Bit of background: I suffer from what is called Aspergers syndrome, which is a form of autism that has many effects including being unable to pick up on social cues. I also suffer from Tourettes, OCD, and I may have paranoid schizophrenic tendencies, though that last one was never officially diagnosed.
Because of this, when I was in elementary school the other kids all abused me. I was beaten up on a regular basis and and one point one kid grabbed my head and smashed it down on the slide so hard it knocked my front teeth out (baby teeth, thankfully, so they were replaced, but it still hurt like hell) it got to the point where I made a number of attempts at suicide.
My parents didn't help and made the problem worse in some respects by grounding me for the slightest mistake. To be fair, they didn't know what was wrong with me for the longest time. Still, they would forbid me from doing things most kids my age did, such as watching cartoons and playing sports.
In middle school I was abused by my classmates as well, and then the molestation started. It lasted most of a school year and when I tried to tell my parents they told me to "Stop Telling Lies" They never believed me, and they still don't, now they say I have a "false memory" or something.

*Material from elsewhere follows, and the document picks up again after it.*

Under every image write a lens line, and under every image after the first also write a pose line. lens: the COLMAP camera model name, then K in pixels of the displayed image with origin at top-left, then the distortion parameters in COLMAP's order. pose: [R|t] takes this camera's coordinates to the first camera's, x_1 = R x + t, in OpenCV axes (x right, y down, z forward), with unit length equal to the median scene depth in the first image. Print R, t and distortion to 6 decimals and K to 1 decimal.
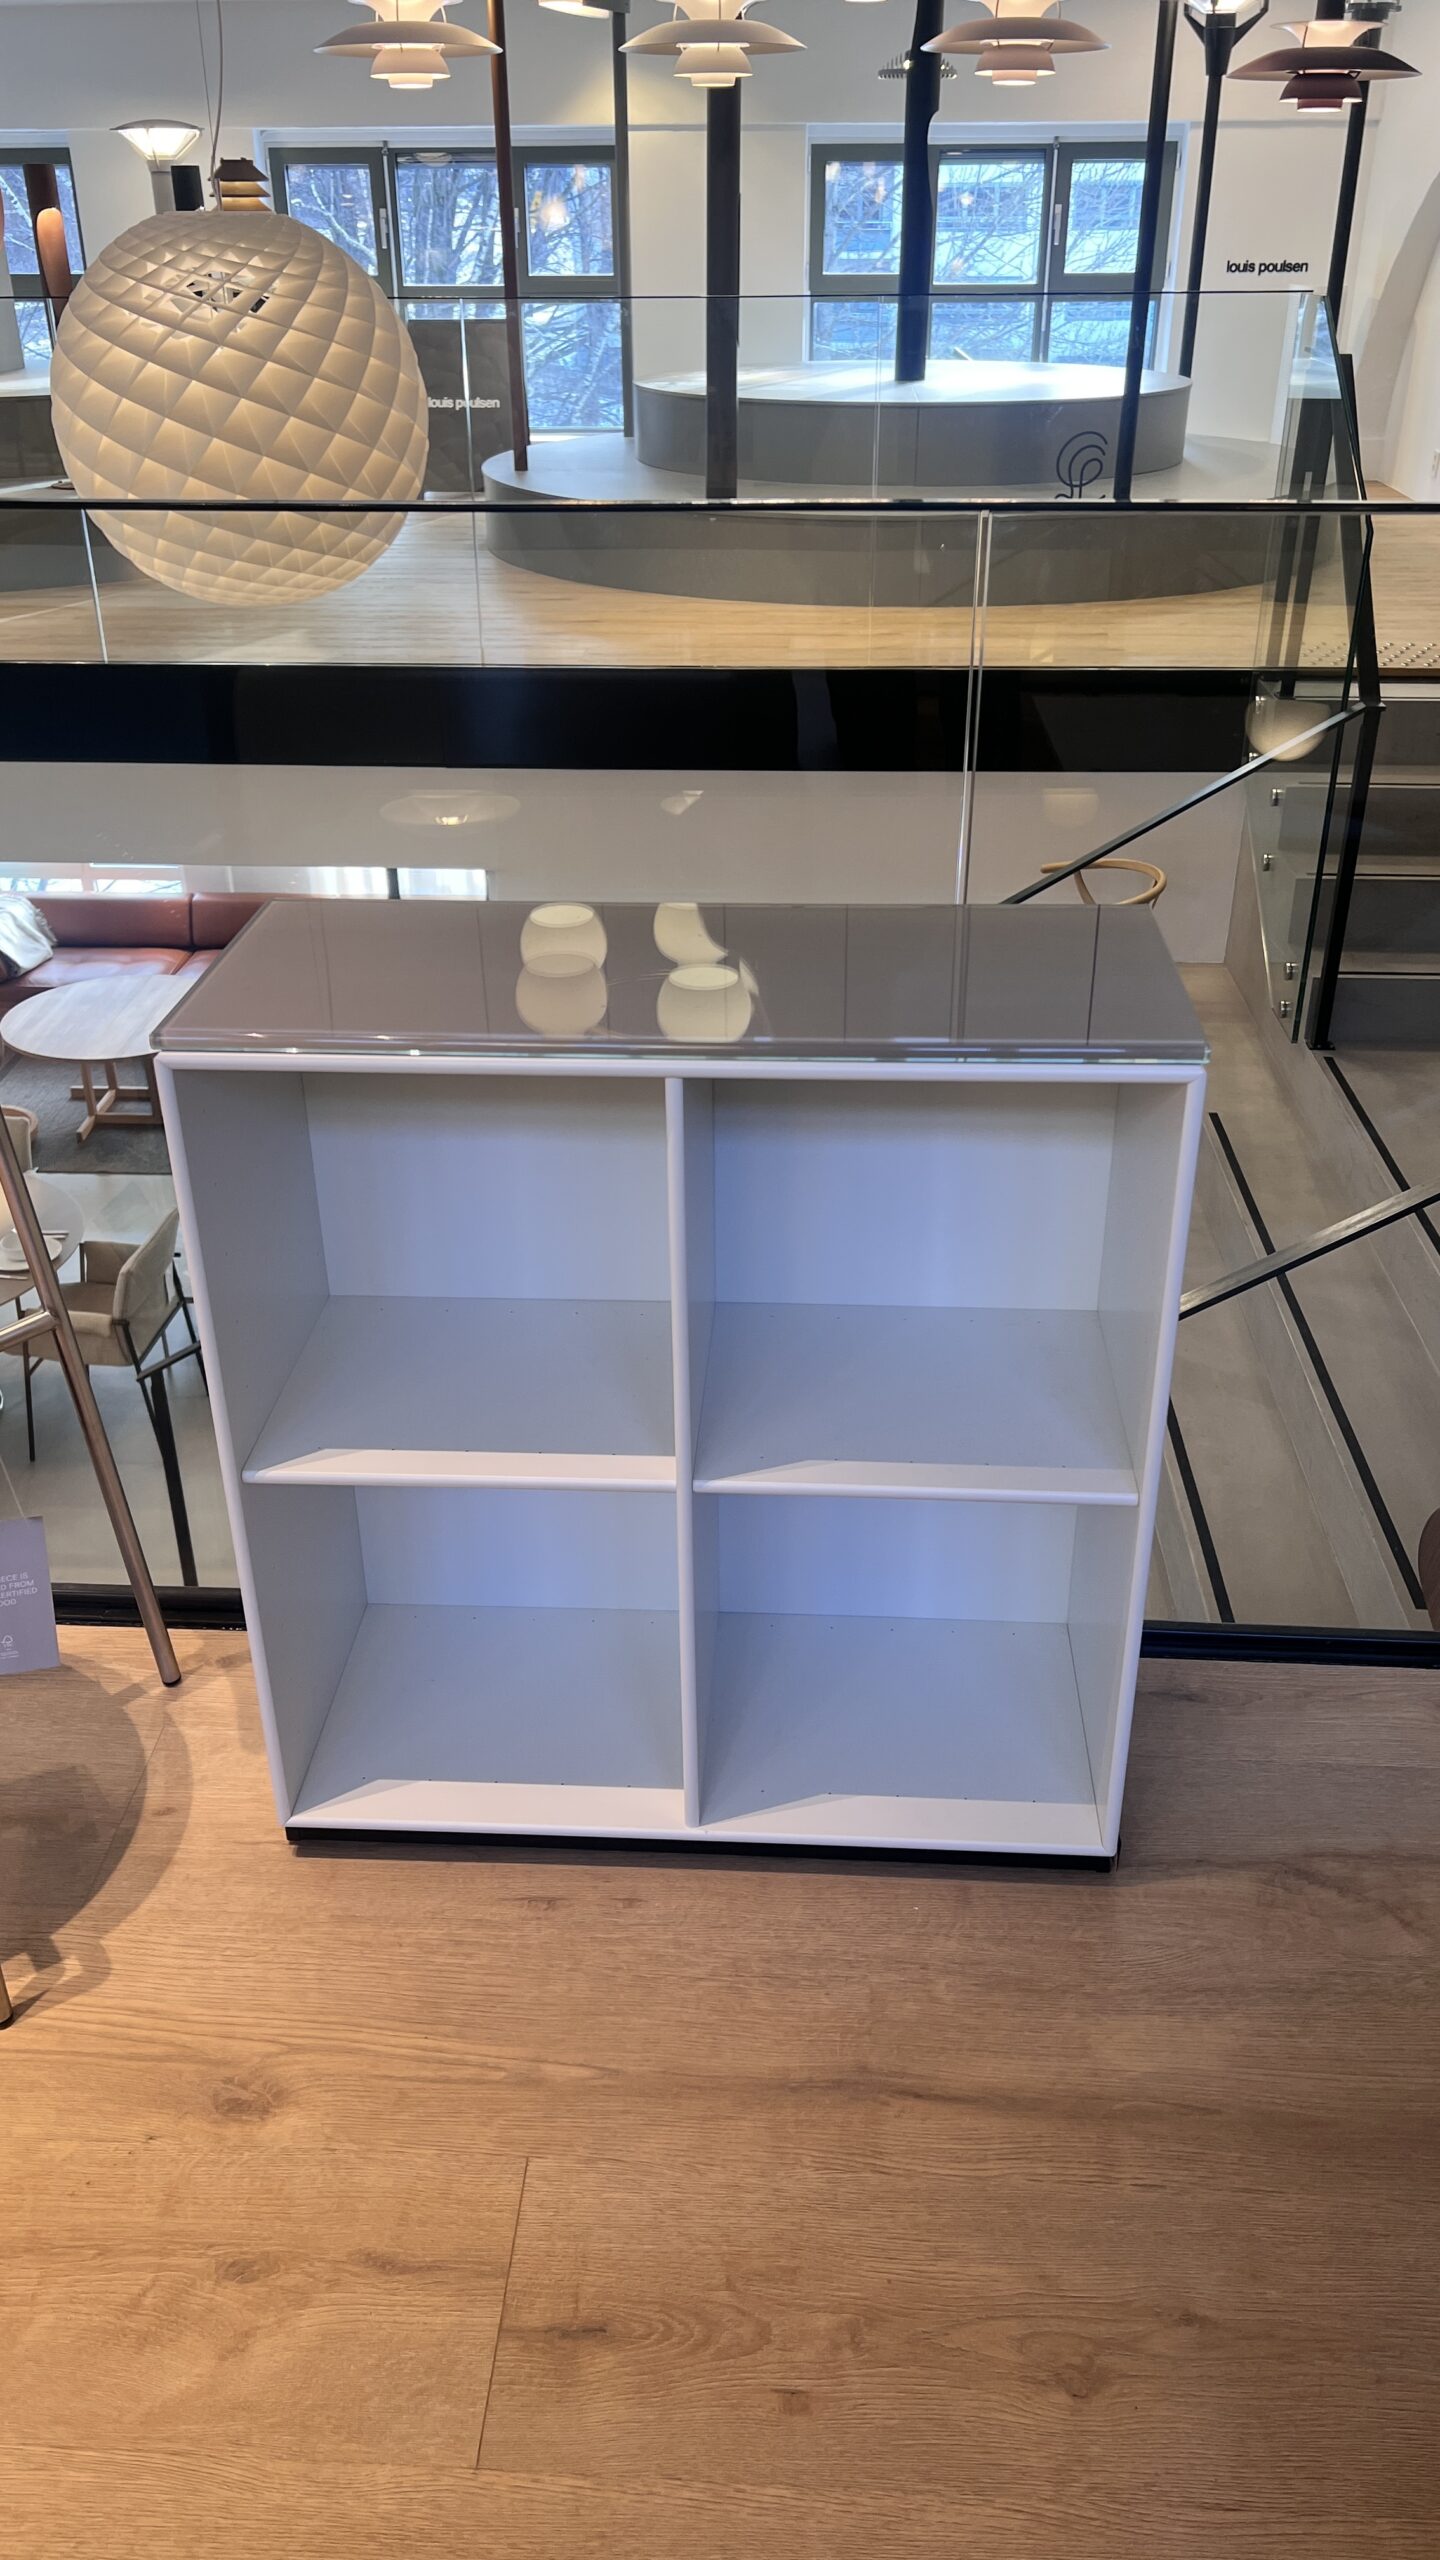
lens RADIAL K [[1939.3, 0, 722.9], [0, 1939.3, 1305.2], [0, 0, 1]] dist [0.052715, -0.064690]
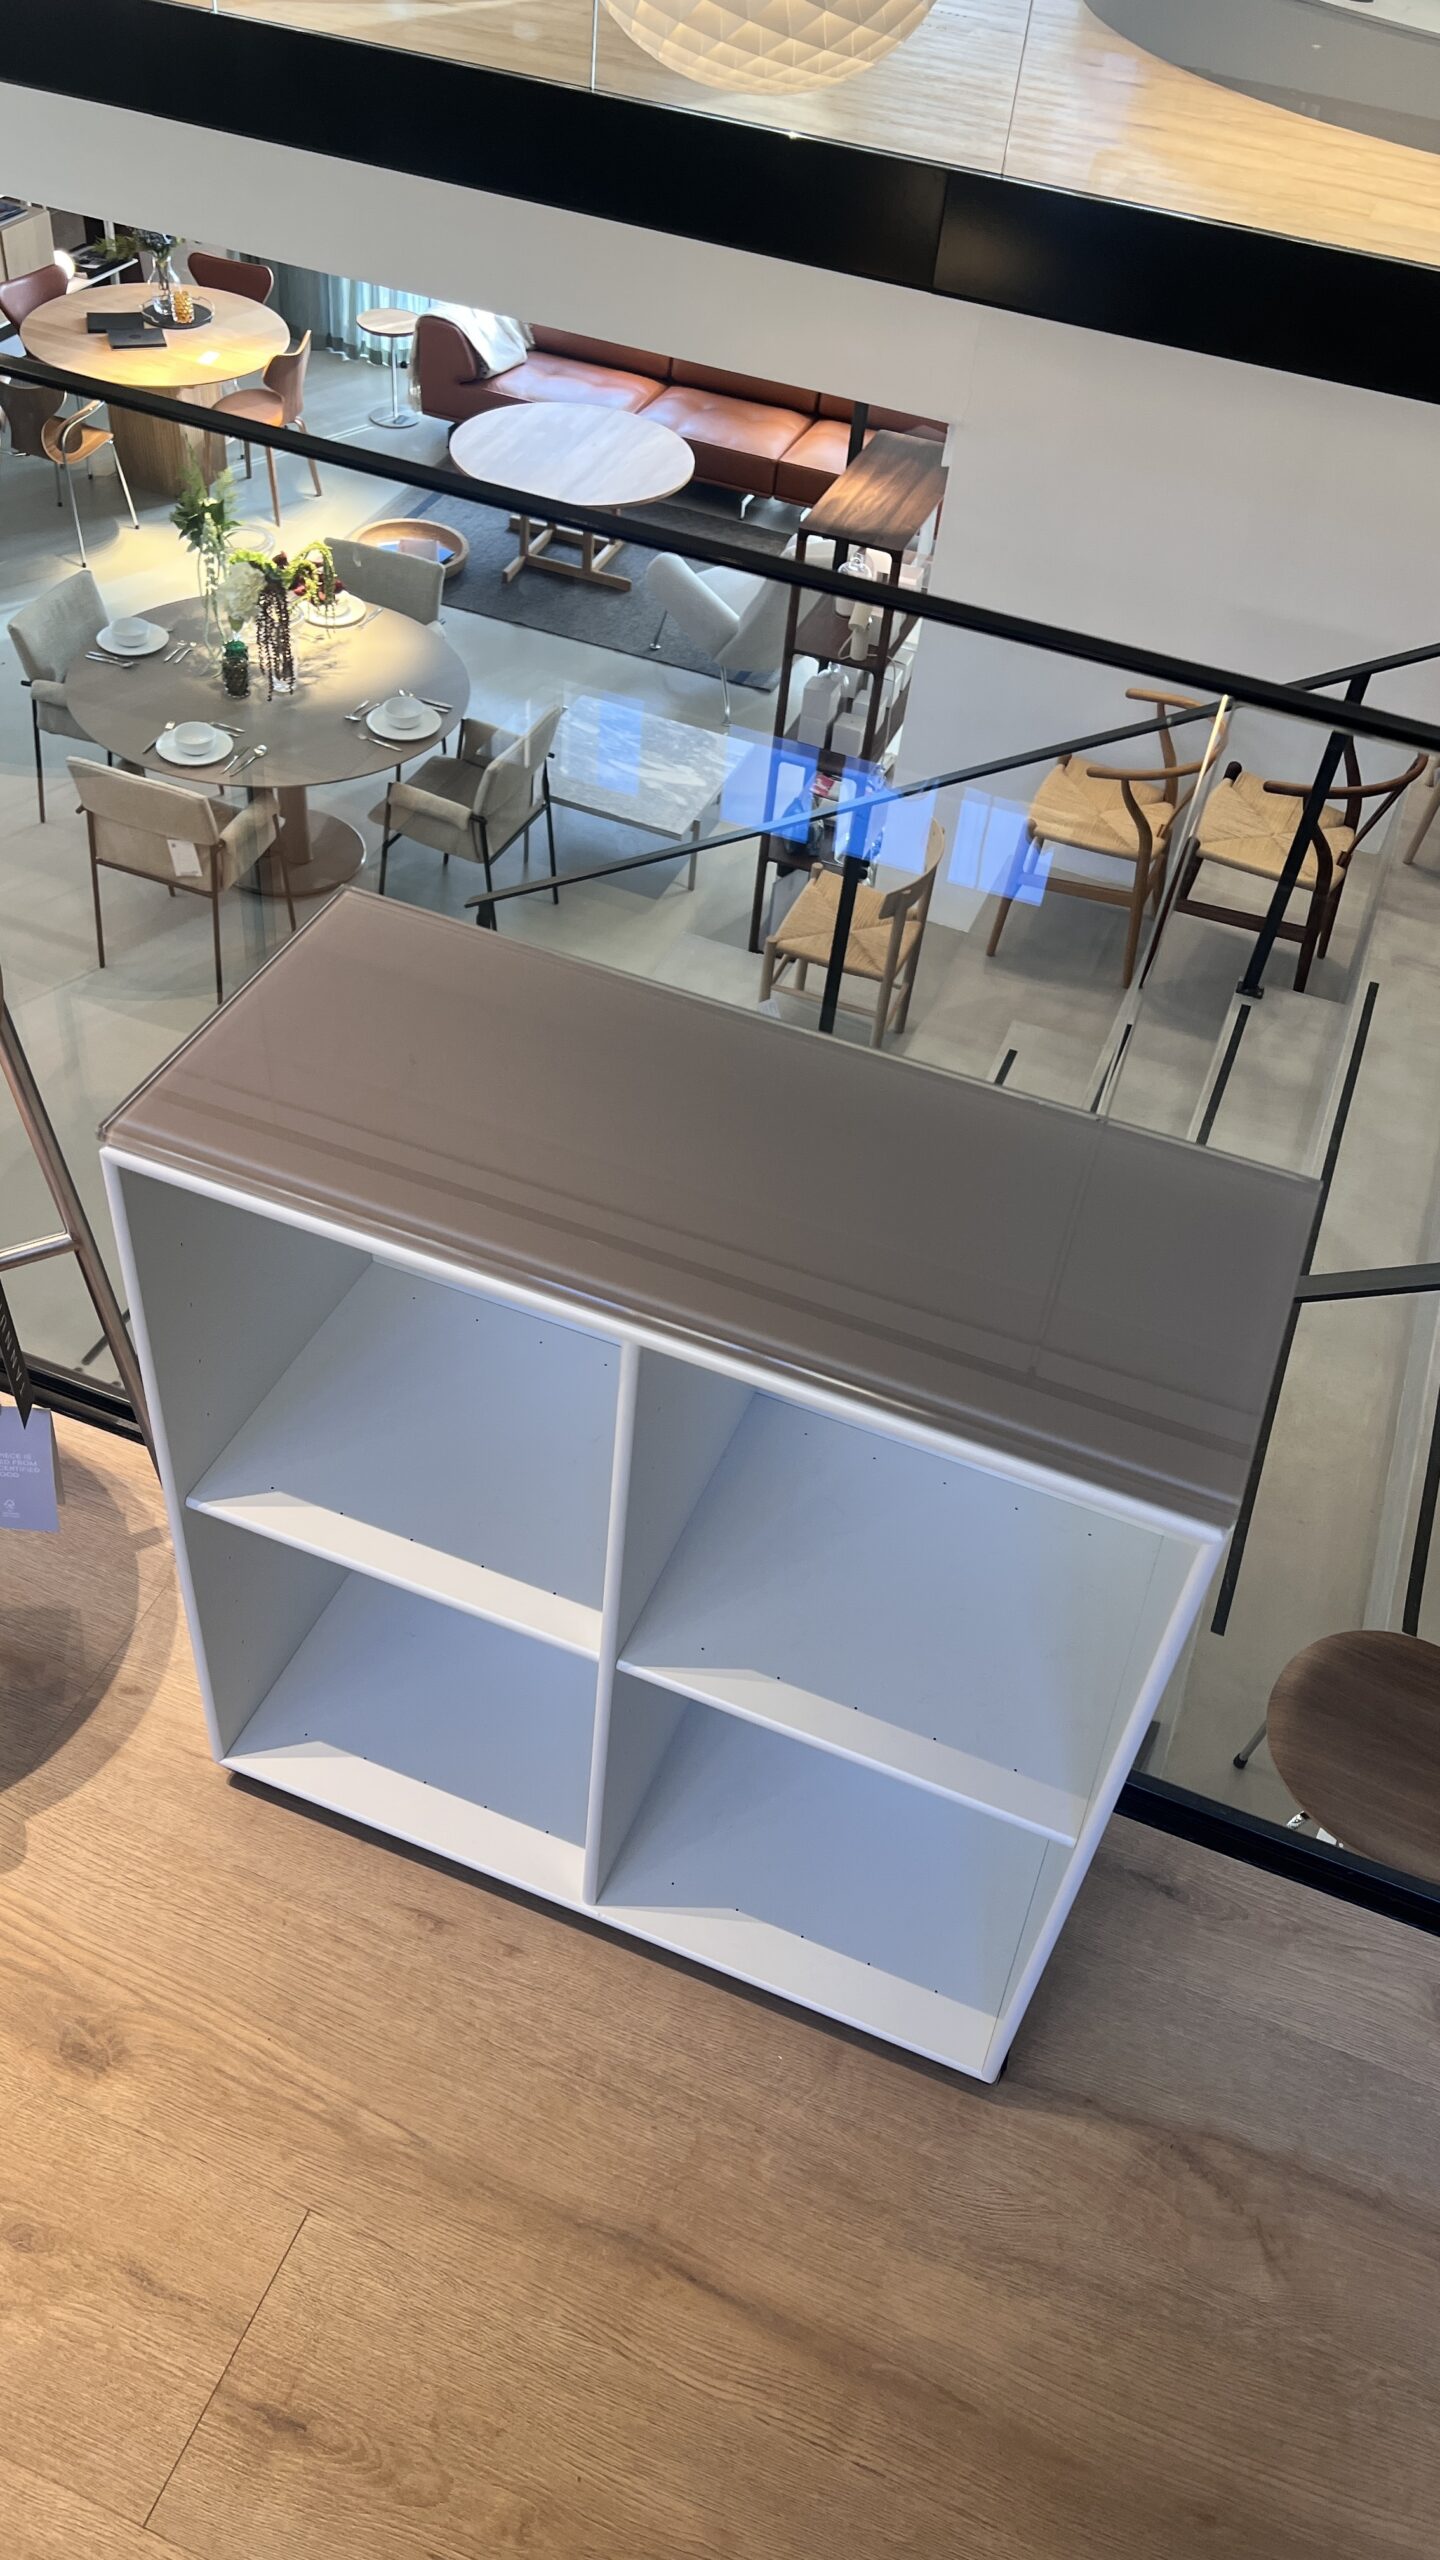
lens RADIAL K [[1939.3, 0, 709.8], [0, 1939.3, 1292.5], [0, 0, 1]] dist [0.052715, -0.064690]
pose [[0.946864, 0.281150, -0.156216, 0.109546], [-0.230960, 0.932366, 0.278120, -0.307546], [0.223844, -0.227262, 0.947758, 0.150846]]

In my freshman year of high school I was put in a mental hospital after I started believing there was a governmental conspiracy manipulating my life. While I was in there I developed a crush on another patient. I finally got up enough courage to tell her I loved her, but she just laughed at me. Thought it was "funny". After that, I swore off romance forever.
Things finally got better after that. Rather than being beat up, I was just ignored. My medicine normalized my thought processes enough for me to function in society at the cost of my being able to feel much in the way of joy or happiness. I got into a college, where I will get my associates degree in may and then move to UNM to work towards my bachelor's.
However, while I may be doing better the only reason I have not yet killed myself is because I don't want to hurt my parents. I still love them despite not doing anything to stop the bullying or molestation. Ultimately however, it is not their decision and I am keeping my options open as to my death.